Task instructions - Below are lines of data; restate word for word those running from the line containing "2) Where I can set" to the line containing "following people have contributed", inclusive, and no others.

Information shown -
::::::::
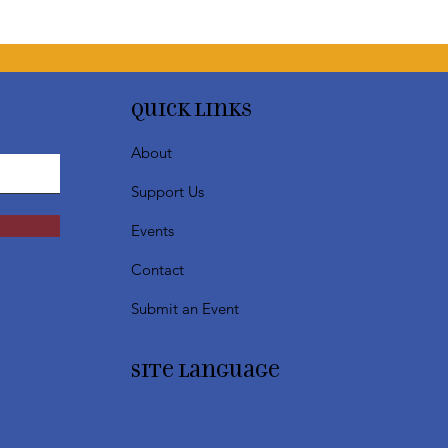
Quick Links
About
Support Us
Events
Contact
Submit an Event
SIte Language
::::::::
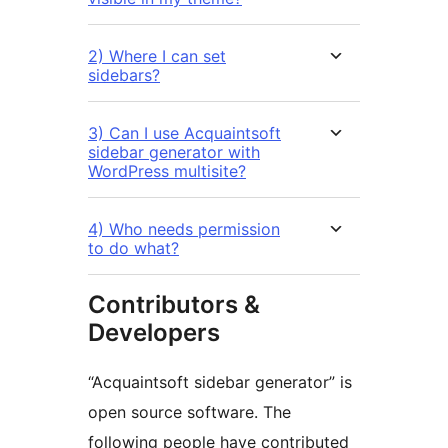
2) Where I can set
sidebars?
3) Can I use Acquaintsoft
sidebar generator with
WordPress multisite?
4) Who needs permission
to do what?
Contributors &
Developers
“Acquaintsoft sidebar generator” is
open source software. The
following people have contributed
::::::::
Your response -
2) Where I can set
sidebars?
3) Can I use Acquaintsoft
sidebar generator with
WordPress multisite?
4) Who needs permission
to do what?
Contributors &
Developers
“Acquaintsoft sidebar generator” is
open source software. The
following people have contributed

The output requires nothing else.